Landolfi (1989) ampliou o campo para incluir as paratransferências e justificar o trabalho com os pais, inicialmente voltado para a preservação do tratamento. Lisondo et al. (1996) e Lisondo (2015) recomendam esse trabalho não apenas para que o processo psicanalítico seja preservado, mas para que conflitos, fantasias e temores dos pais sejam contidos, sonhados e verbalizados em entrevistas com o analista da criança. Todas as autoras citadas recomendam intenso trabalho transferencial/contratransferencial a fim de perceber, acolher, compreender e transformar o que adentra o campo analítico vindo dos pais. Petricciani (2011) recomenda uma postura receptiva e continente, para que tais interferências sejam contidas e trabalhadas a princípio na mente do analista, mas ressalta a importância de que esse trabalho com os pais se dê com frequência, mediante uma posição ativa e firme. Guignard (1997/2000) compreende que esse trabalho oferece uma possibilidade de perceber e elaborar aspectos contratransferenciais do analista que podem emergir e ser discriminados de projeções por parte dos pais.

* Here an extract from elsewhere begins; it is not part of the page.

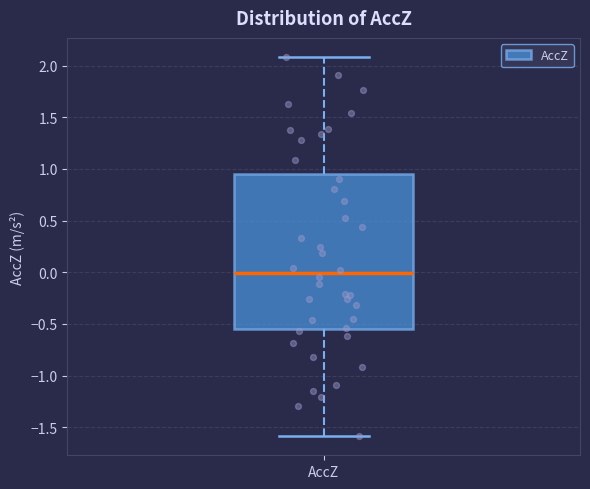

Read this box plot against the y-axis: the position of the median line, the range covered by the box, and the ends of both whiskers. The values are not printed on the chart, so give them approximately, as read against the axis.

median 0.00, box -0.55 to 0.95, whiskers -1.60 to 2.10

A criança é um agente ativo no seu desenvolvimento, e as mudanças no seu mundo interno propiciadas pelo trabalho analítico terão uma influência positiva nos seus relacionamentos (Spillius, 2006). Entretanto, frequentemente é necessário um trabalho com os pais para que a concepção que eles têm acerca da criança seja verbalizada e trabalhada com o analista, e para que as expectativas com relação à análise sejam compartilhadas. Assim, quero enfatizar que a proposta de realização de um trabalho com os pais visa, sobretudo, fazer que o trabalho com a criança aconteça de forma mais efetiva e integrada, ou seja, trabalhamos com os objetos internos num mundo interno habitado por transações afetivas e com sentido, mas é preciso sensibilidade e atenção para observar, refletir e elaborar o que advém dos pais reais, para além de sua emergência como objetos internos, e que se manifesta através da transferência deles no cotidiano do atendimento. Tenho observado que, ao manter um contato emocional com os pais, é possível acompanhar a concepção que eles têm da criança ao longo do processo analítico. Essas conversas (que não aconteceram no primeiro caso relatado) podem oferecer um espaço de construção de uma narrativa transformadora para os pais, junto com o psicanalista.
Em alguns casos a realização de trabalho psicanalítico com os pais é condição necessária para que o atendimento psicanalítico com a criança seja efetivo e conduza à retomada do processo de desenvolvimento que implica os pais, é verdadeiro e com sentido para aquela família, tal como na segunda ilustração clínica. É nesse espaço que os pais poderão ser ouvidos e acolhidos nas suas dificuldades, angústias e conflitos. O contato emocional com o analista pode ser continente do que é vivido solitariamente ou do que ainda não adquiriu uma representação na mente dos pais.
Por fim, quero ressaltar que a criação de um tempo e espaço para o trabalho com os pais não põe em risco o espaço privado da criança na relação analítica, desde que se mantenha uma postura de continência e discriminação, bem como a capacidade de utilizar ferramentas analíticas para estar com os pais e ao mesmo tempo preservar e proteger o espaço da criança. Conflitos e projeções do analista para com os pais também emergem e precisam ser discriminados e contidos a fim de não causar impacto no campo analítico com a criança. Nesse sentido há que se investir na observação da contratransferência e no trabalho contínuo de elaboração que acontece na mente do analista.